The Republican has been free of personal scandal. That is saying something for an official who has been in the public eye for not just the last eight years but the last 28, starting with his election to the state House of Representatives in 1991, followed by 11 years as state auditor and four as lieutenant governor.

He has left the state treasury in good shape, with $550 million accumulated in a “rainy day fund” to help weather any future downturns.
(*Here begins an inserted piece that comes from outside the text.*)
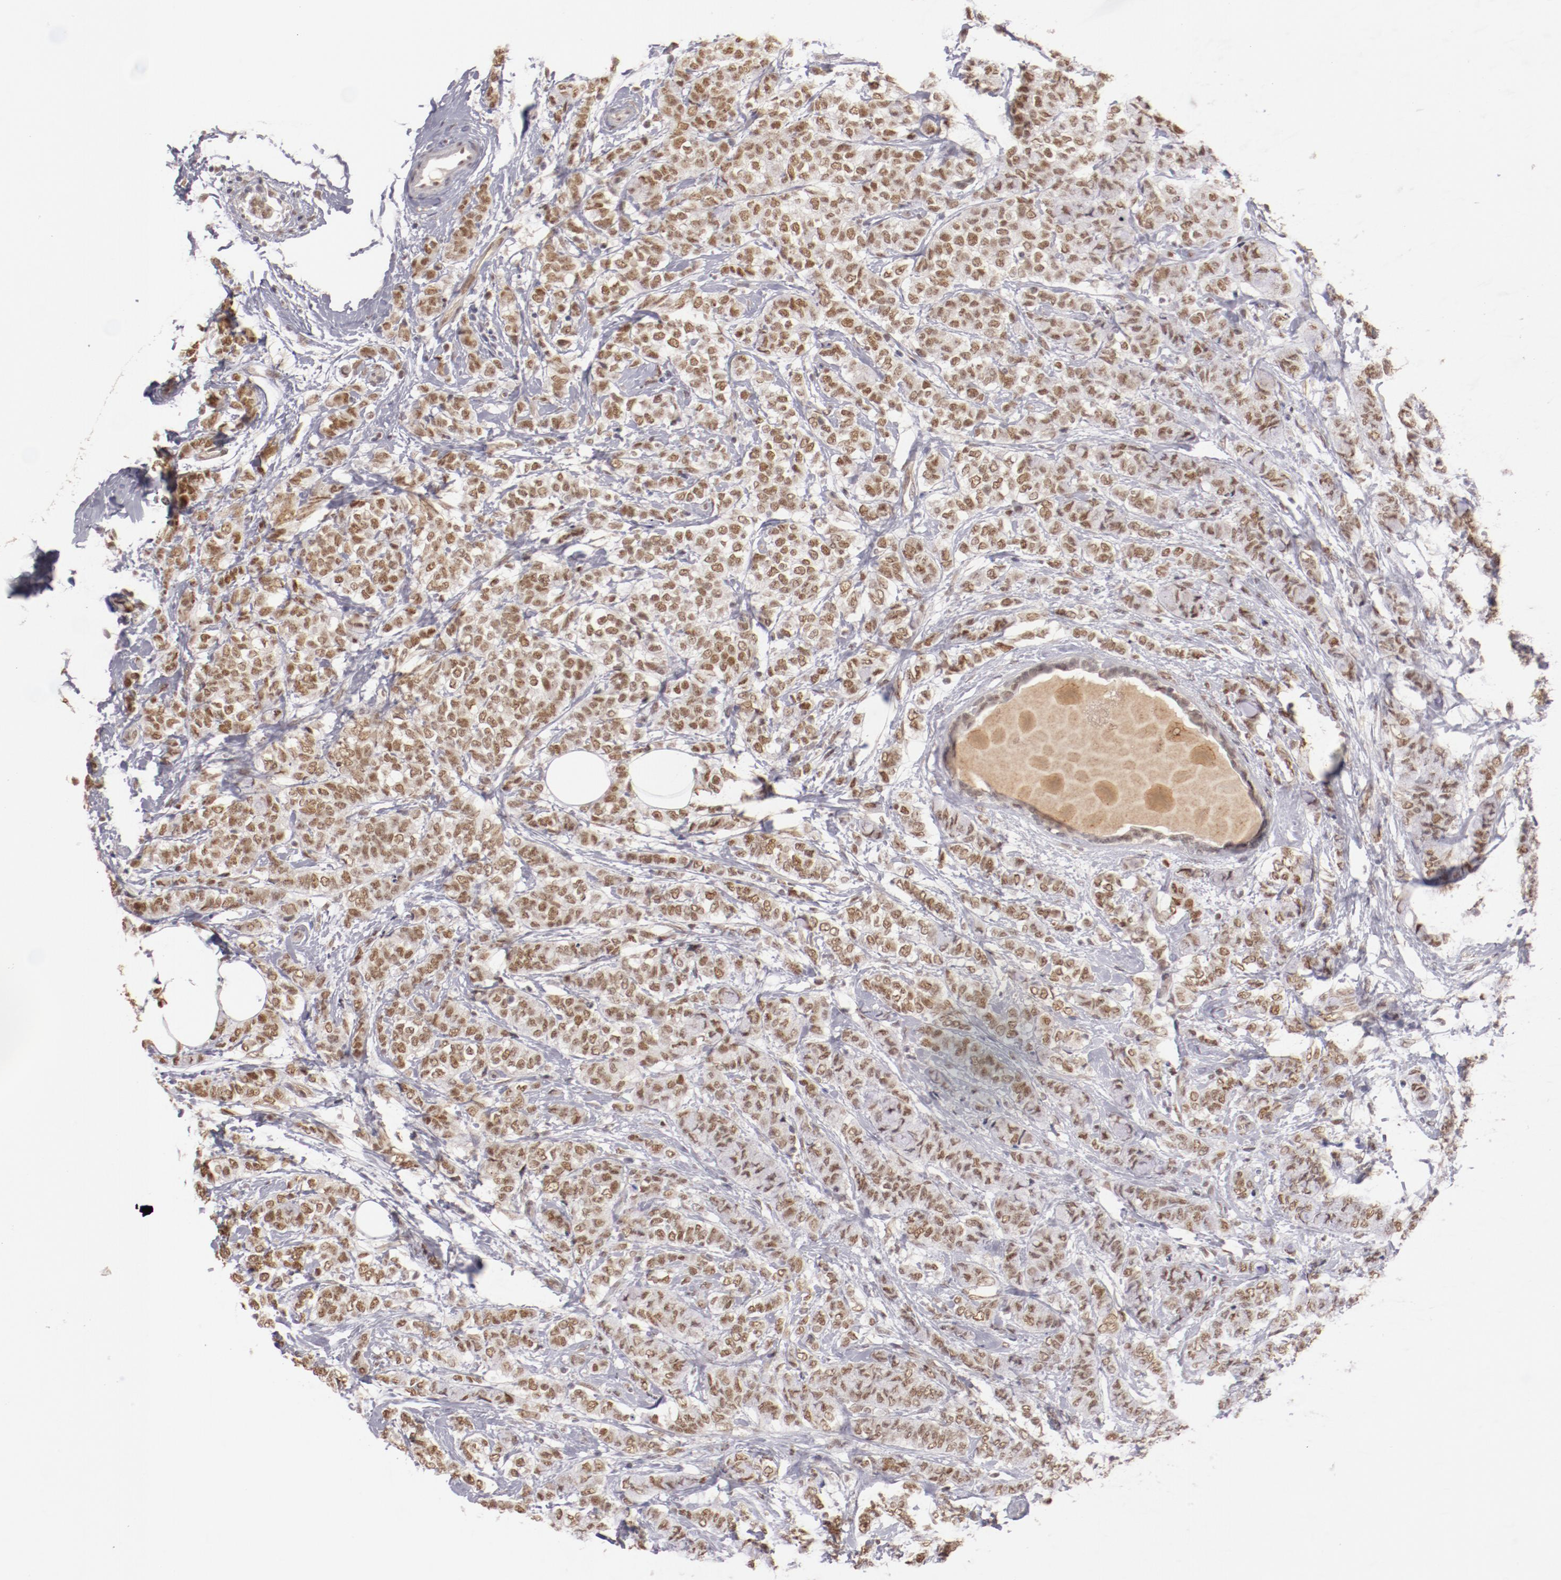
{"staining": {"intensity": "weak", "quantity": ">75%", "location": "nuclear"}, "tissue": "breast cancer", "cell_type": "Tumor cells", "image_type": "cancer", "snomed": [{"axis": "morphology", "description": "Lobular carcinoma"}, {"axis": "topography", "description": "Breast"}], "caption": "This is a photomicrograph of immunohistochemistry staining of breast cancer, which shows weak expression in the nuclear of tumor cells.", "gene": "NFE2", "patient": {"sex": "female", "age": 60}}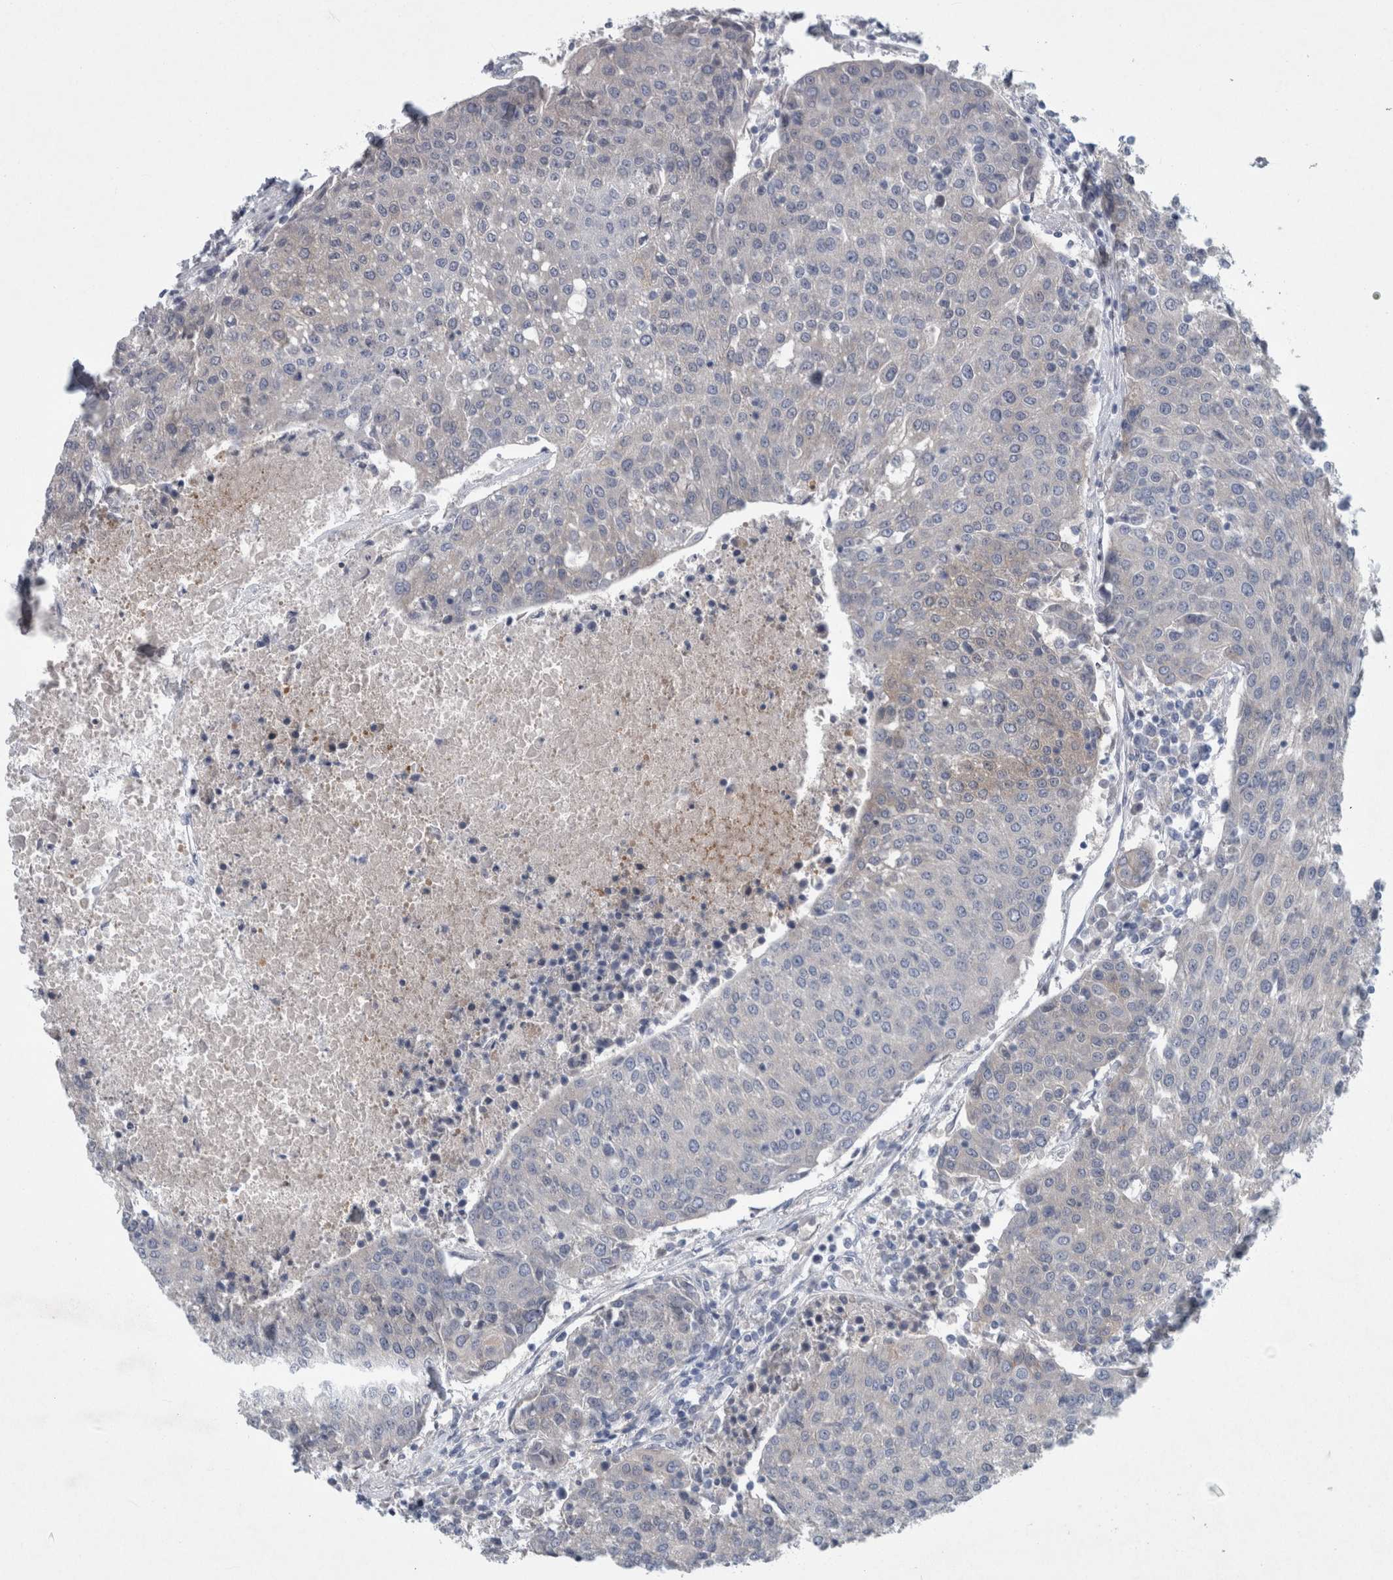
{"staining": {"intensity": "negative", "quantity": "none", "location": "none"}, "tissue": "urothelial cancer", "cell_type": "Tumor cells", "image_type": "cancer", "snomed": [{"axis": "morphology", "description": "Urothelial carcinoma, High grade"}, {"axis": "topography", "description": "Urinary bladder"}], "caption": "This is an IHC histopathology image of urothelial carcinoma (high-grade). There is no expression in tumor cells.", "gene": "FAM83H", "patient": {"sex": "female", "age": 85}}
He has steadfastly supported openness in government, has defended unequivocally the right to life of the unborn, has curtailed to a small degree the practice of social promotion in public education, and has landed some major economic development projects, although the cost of at least one of them, Continental Tire, will be debated for years to come.

There have also been some major disappointments and failures of leadership, especially when Bryant has put politics above policy.

He is heavily responsible for Mississippi remaining one of only 14 states that have not expanded Medicaid to cover the working poor. He chose, because of the expansion’s association with former President Barack Obama, to reject money that would have shored up struggling rural hospitals, juiced the economy and assisted families unable to afford medical care.

He also let the state’s roads and bridges deteriorate because of a no-tax-increase ideology. Instead of advocating the logical course of raising the fuel tax, which hasn’t been adjusted since 1987, to pay for long-neglected maintenance and repair of Mississippi’s transportation infrastructure, Bryant flipped to becoming a supporter of a state lottery — an inefficient, inadequate and morally suspect way to raise money.

Although it’s true that Mississippi’s unemployment rate has improved dramatically, from 9.4% the month before Bryant moved into the Governor’s Mansion to 5.5% today, it’s also true that Mississippi has had one of the nation’s most sluggish economic recoveries from the Great Recession.

Mississippi is also one of only a few states losing population — which is probably a much better gauge of the economic health of our state.

Even though Bryant personally has been free of scandal, not all of his appointments have been. He retained a corrections commissioner, Chris Epps, who was soliciting kickbacks and is now in prison himself. Bryant replaced Epps with two commissioners who either didn’t have the relevant experience or the ability to run the Mississippi Department of Corrections. That helped create a prison system that’s more dangerous than the one he inherited.

In an interview last week with The Associated Press, Bryant raised the question of whether he is leaving Mississippi better off than it was eight years ago. In some ways, the answer is yes, but in more ways, it would have to be no.